#  >  > Travellers Tales in Thailand and Asia >  >  > Laos Forum >  >  > Laos Questions >  >  From Vientiane to Nong Khai & back

## ignatieff

If an overseas visitor has alreadty bought a tourist visa on entry to Laos at the airport, can they then cross the Friendship Bridge from Vientiane to Nong Khai in Thailand & return to Laos in the same day using that same visa, without getting any hassles or incurring extra expense?
 :St George:

----------


## Troy

What airport?

I didn't think there were any international flights to Laos...apart from BKK...

All I can tell you is the other way around...having a Thai visa and wanting to extend it by crossing into Laos and back...

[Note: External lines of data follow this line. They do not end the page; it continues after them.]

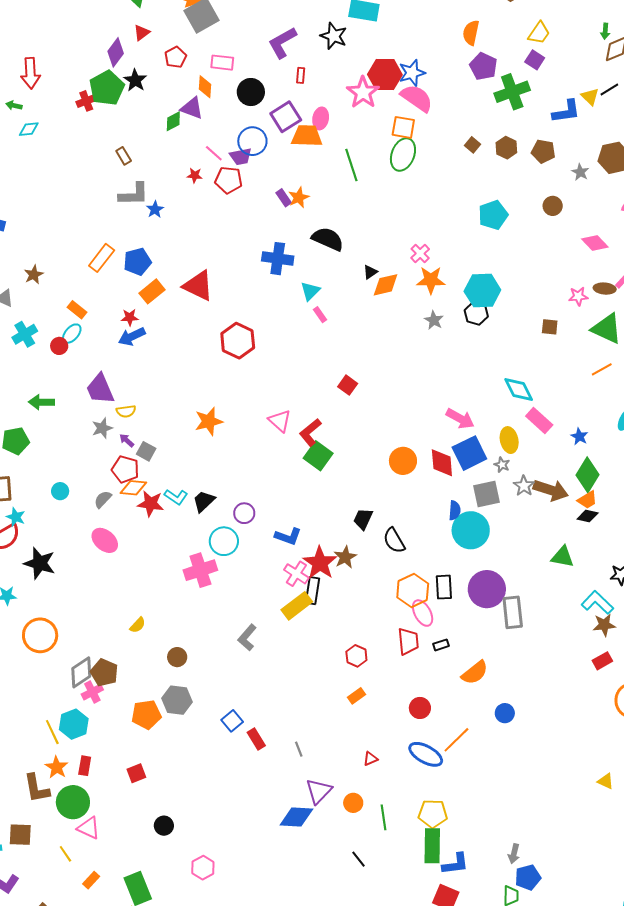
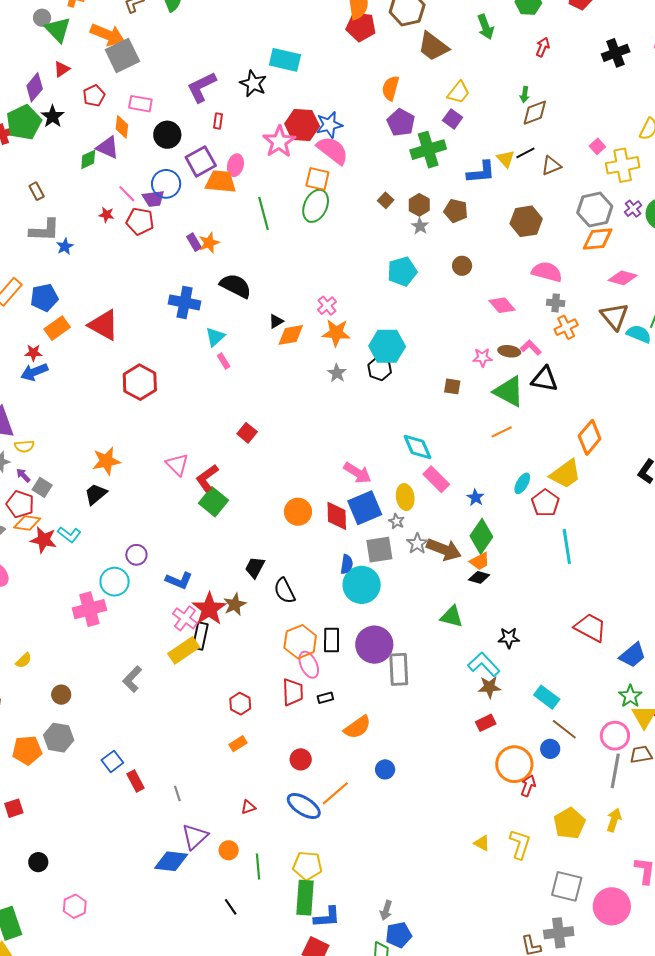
gray star: (580, 172) -> (420, 226), moved
black trapezoid: (204, 501) -> (96, 494), moved

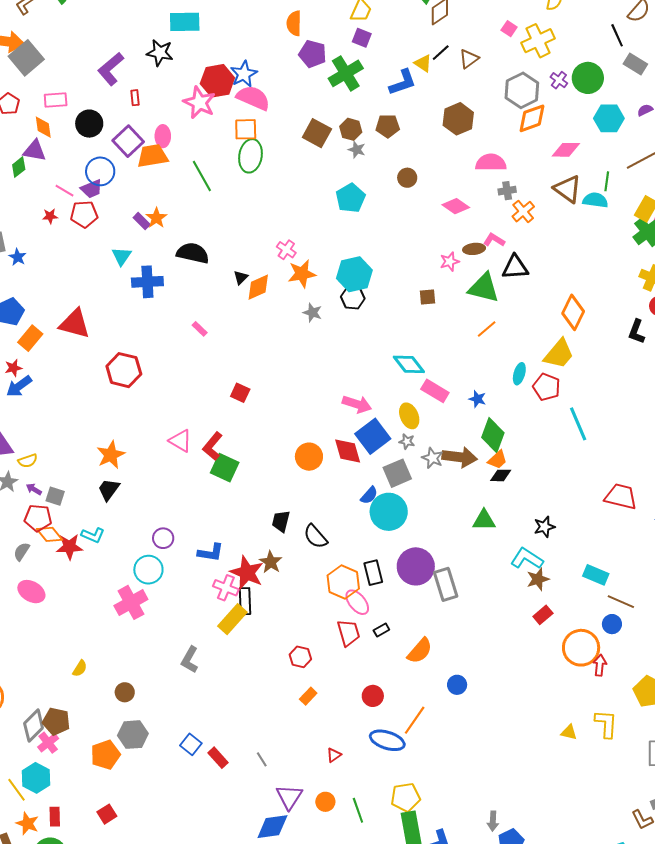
brown square: (386, 200) -> (317, 133), size x1.8
cyan triangle: (215, 337) -> (122, 256), moved
orange diamond: (27, 523) -> (49, 534), turned 56
blue semicircle: (347, 564) -> (369, 495), turned 48

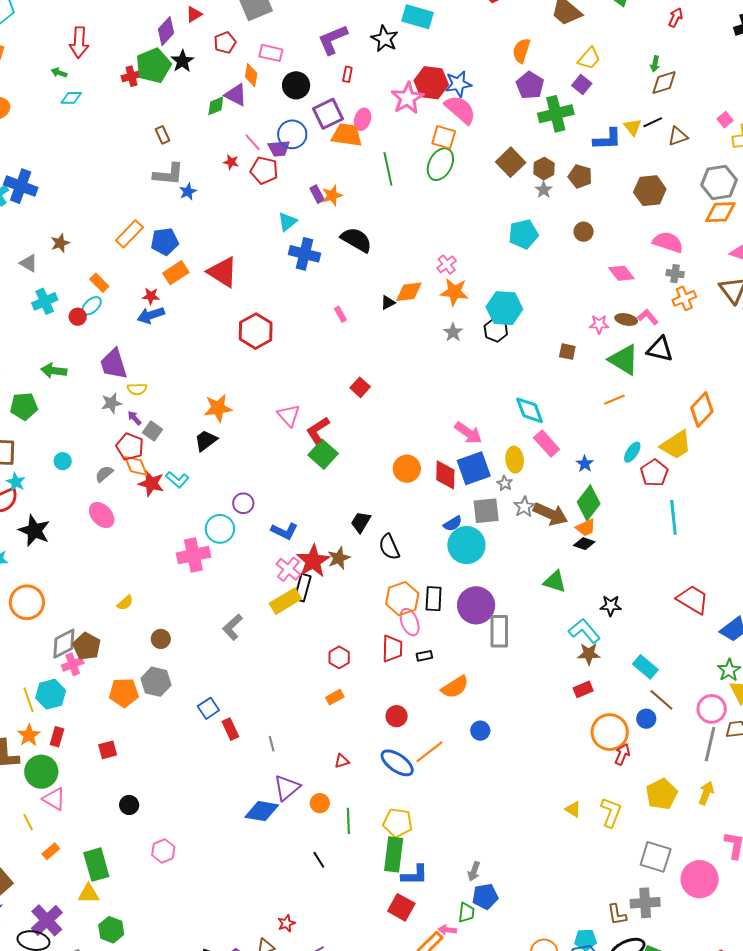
black triangle: (241, 277) -> (388, 303), moved

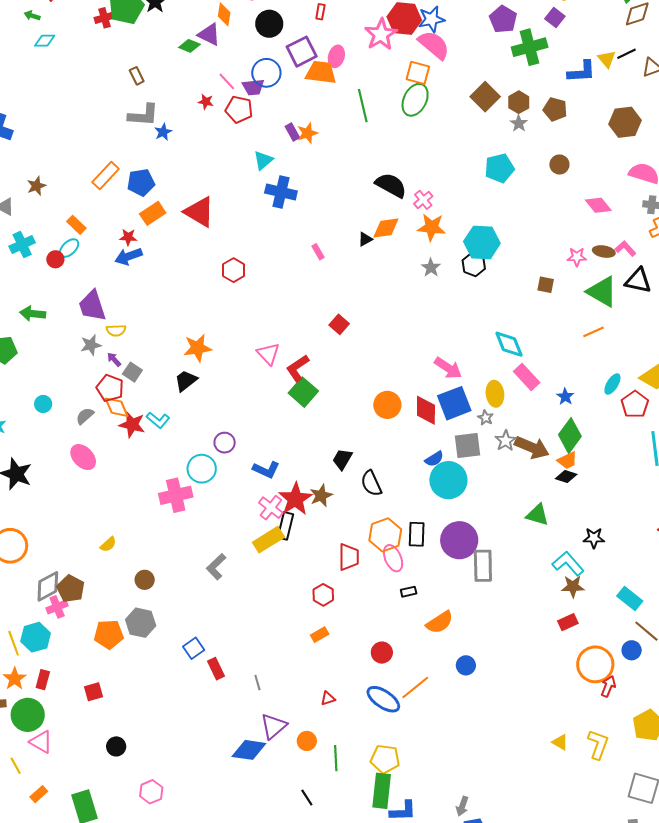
green diamond: (216, 106) -> (189, 46), turned 45
black semicircle: (356, 240) -> (391, 185), moved
red hexagon: (256, 331) -> (234, 270), size x0.7
red trapezoid: (392, 649) -> (349, 557), moved

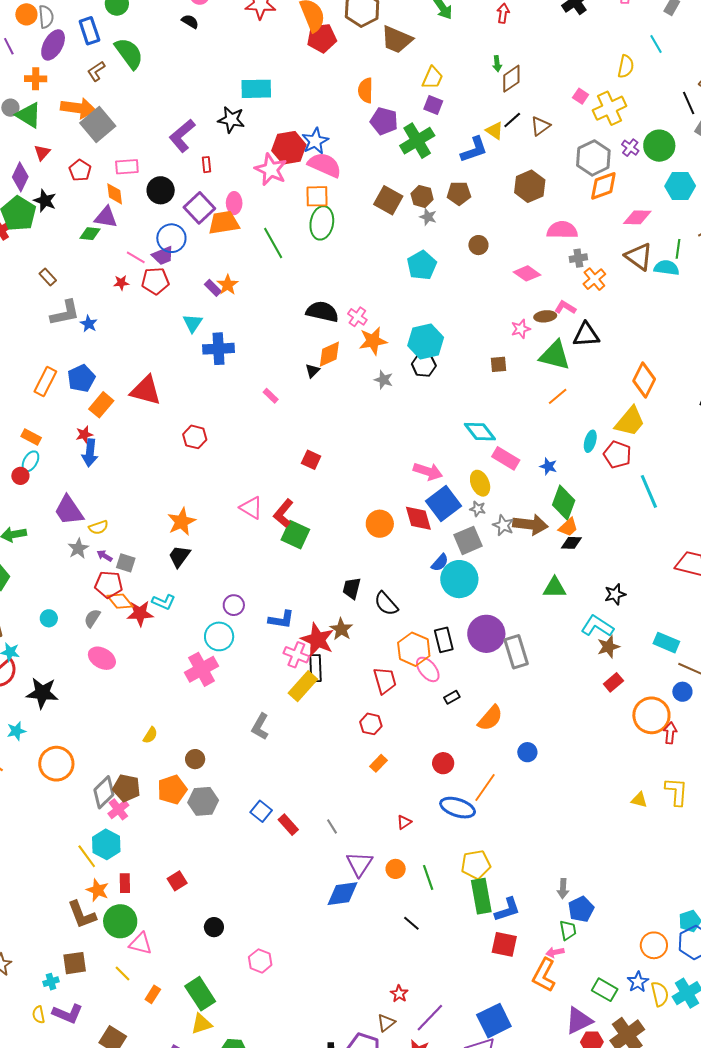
blue arrow: (128, 256) -> (90, 453), turned -48
orange pentagon: (109, 634) -> (172, 790), moved

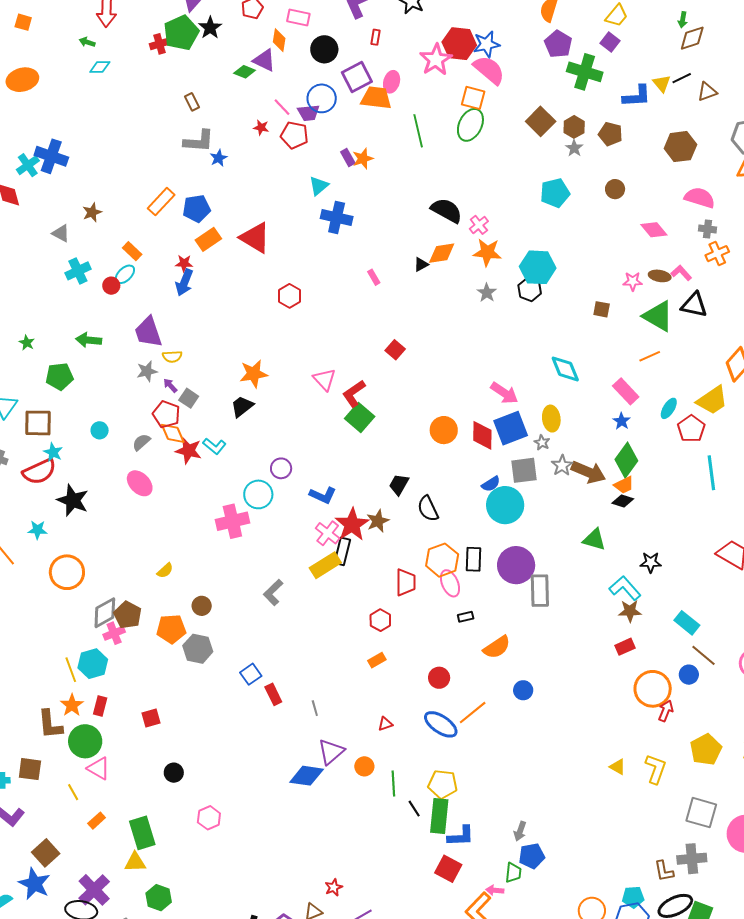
green cross: (417, 141) -> (585, 72), turned 32
pink rectangle: (506, 458) -> (626, 391), moved
black line: (411, 923) -> (414, 809), moved

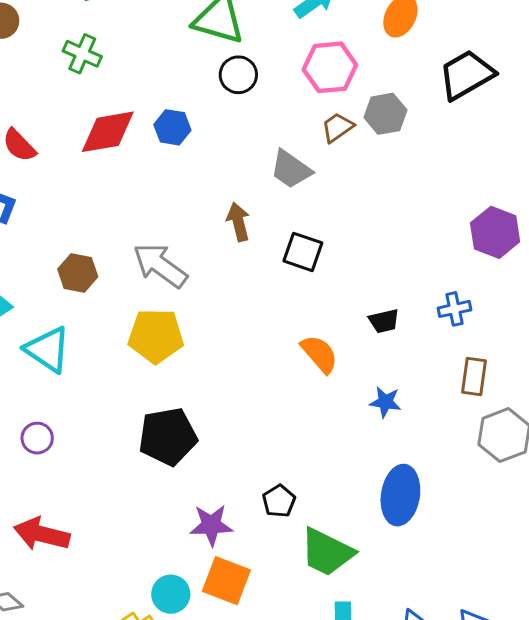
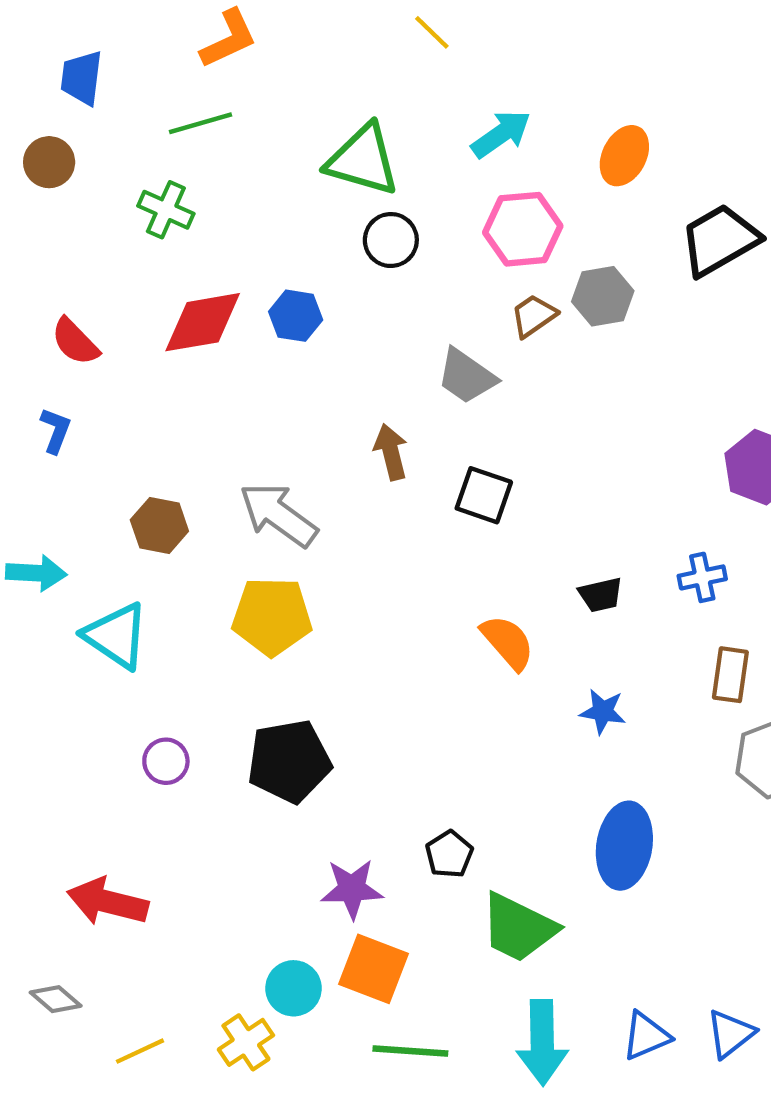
purple circle: (37, 438) -> (166, 761), moved

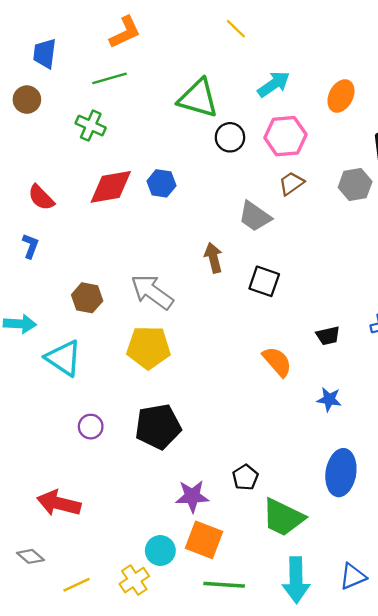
black circle: (391, 240) -> (230, 137), moved
gray hexagon: (603, 296) -> (355, 185), moved

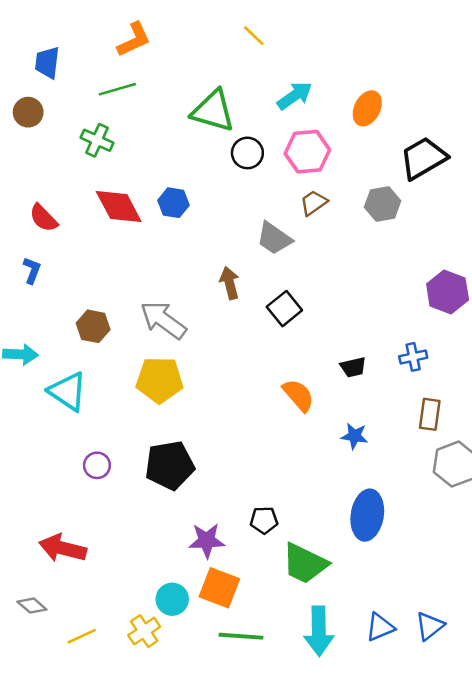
red diamond: (111, 187) -> (119, 207), turned 72
black square: (264, 281) -> (284, 309), turned 32
black pentagon: (245, 477) -> (264, 520), turned 30

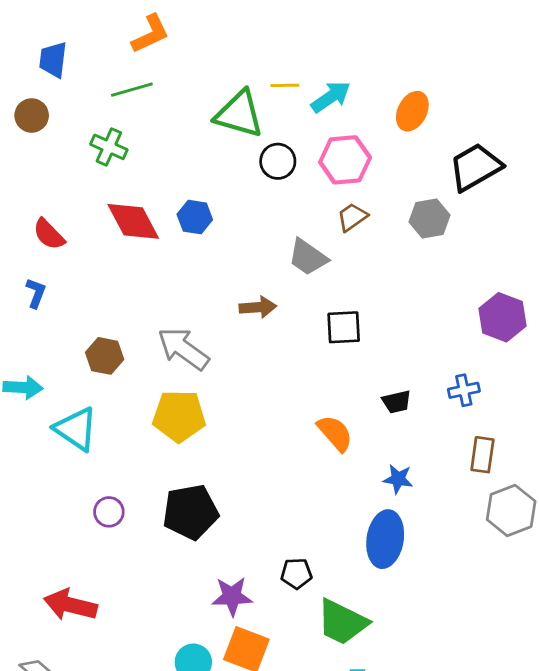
yellow line: (254, 36) -> (285, 85), moved, turned -45
brown arrow: (230, 283) -> (258, 307), turned 100
black square: (284, 309) -> (344, 327), moved, turned 36
blue ellipse: (367, 515) -> (385, 539), moved

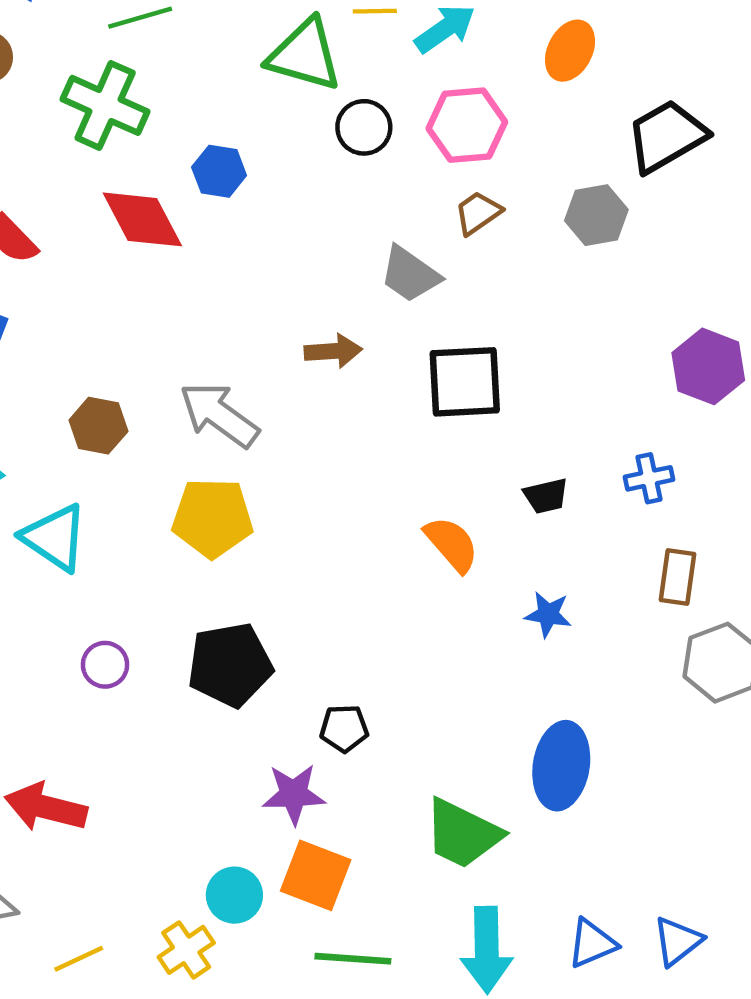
green cross: (109, 147) -> (105, 105), size x1.5
blue hexagon: (195, 217) -> (219, 171), moved
black square: (344, 327) -> (465, 382), size x1.4
blue ellipse: (385, 539) -> (561, 766), moved
black pentagon: (296, 573) -> (344, 728), moved

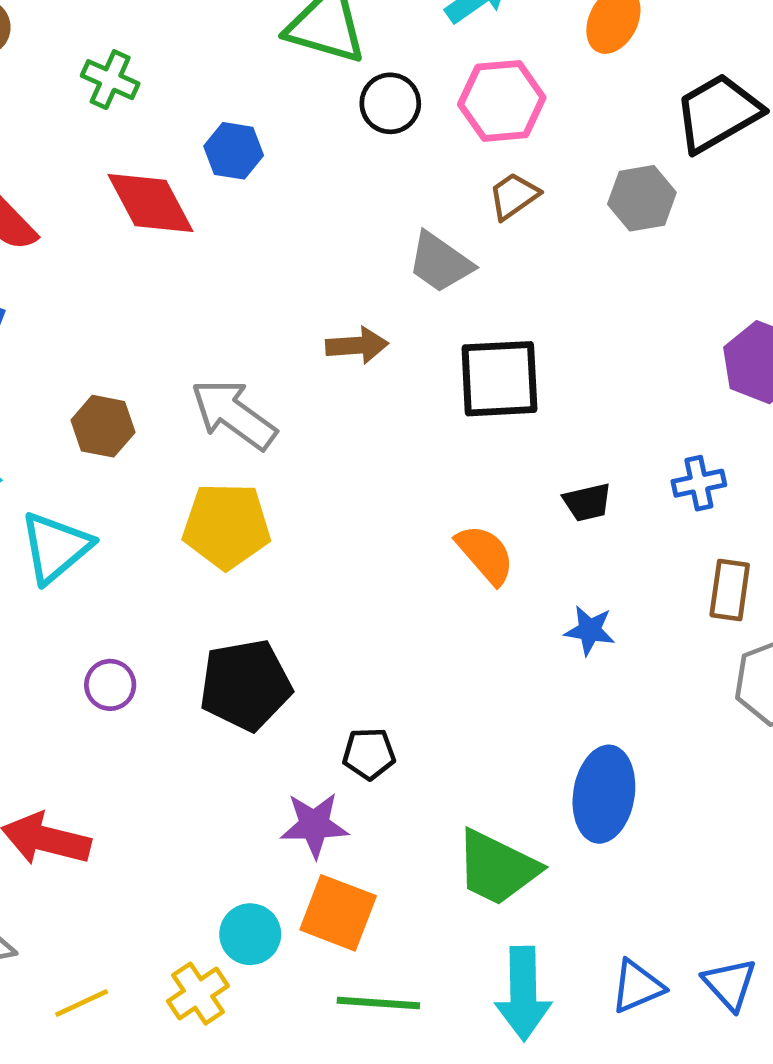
green cross: (105, 105) -> (110, 80), size x0.6
cyan triangle: (55, 538) -> (56, 547), turned 46
blue triangle: (678, 941) -> (730, 984), turned -34

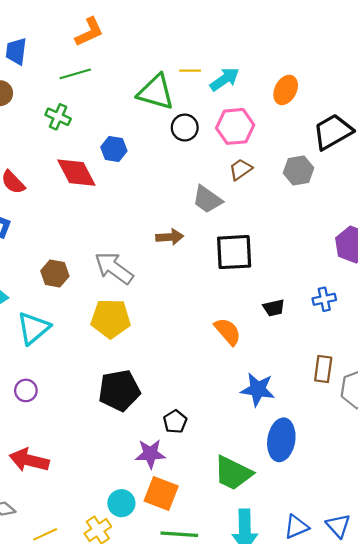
brown rectangle: (730, 590) -> (323, 369), moved
blue star: (590, 630) -> (258, 389), moved, size x1.5
purple circle: (110, 685) -> (26, 390), moved
black pentagon: (369, 754) -> (175, 422), turned -30

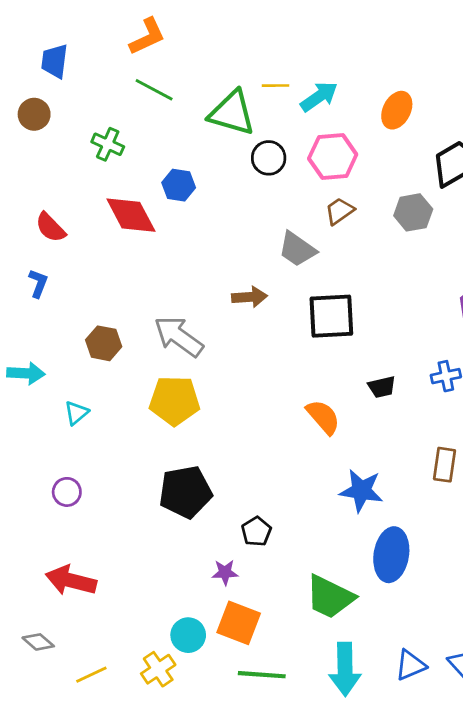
green line: (75, 74) -> (154, 90), moved, turned 44
cyan triangle: (33, 328) -> (76, 413), size x0.6
purple star: (150, 454) -> (225, 572), size x0.7

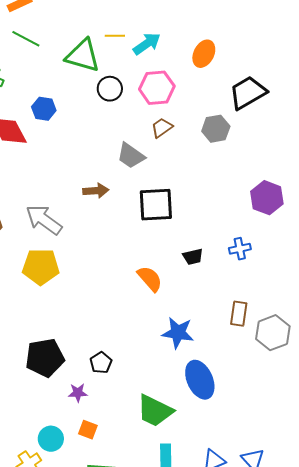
black pentagon: (185, 492) -> (45, 358), moved
blue ellipse: (391, 555) -> (200, 380), turned -33
orange square: (239, 623) -> (88, 430), size x0.6

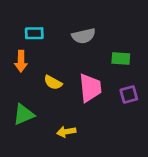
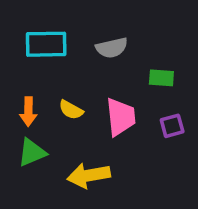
cyan rectangle: (34, 33) -> (46, 44), size x1.6
orange arrow: (21, 61) -> (28, 112), moved
yellow arrow: (66, 132) -> (89, 175), size x1.6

If you are on a normal 1 month tourist visa you can get a two week extension by doing the crossing...(you can do this a maximum of 3 times for 6 weeks extension...I think...someone will shout me down if I am wrong here....)...I have always found it easier to pay the local Thais in Nong Khai and have a 1 hour trip to the Laos duty free shop...I have done this with a one year multi-entry visa and a tourist visa without problems...may seem expensive at first but several farangs I know ended up having to stay the night in Laos because they wanted to go their own way...cost them more than it cost me...

----------


## Yemen

Troy-- as I understand he is Laos with a visa. He wants to go to Thailand, then return to Laos the same day hoping no problem to use the Laos visa he left Laos with.

----------


## Marmite the Dog

Your Laos visa is cancelled upon exiting Laos, so you'll have to stump up some more cash and waste another page in your passport.

----------


## crocodilexp

> If an overseas visitor has alreadty bought a tourist visa on entry to Laos at the airport, can they then cross the Friendship Bridge from Vientiane to Nong Khai in Thailand & return to Laos in the same day using that same visa, without getting any hassles or incurring extra expense?


No. Lao visas are single-entry. Once you exit Laos, you'll need another visa to re-enter. 

There is a multiple-entry Lao business visa (B2) available from embassies, but it seems you'd need extensive documentation for that one. Better just pay the extra $40 and wait for the extra 15 min at the border.

Why fly into Laos to begin with? Flying into Bangkok and taking the overnight bus to Nongkhai is probably cheaper (more hassle, but you do seem concerned about the costs).

----------


## ignatieff

Thank you Marmite & Crocodil for your really useful responses

----------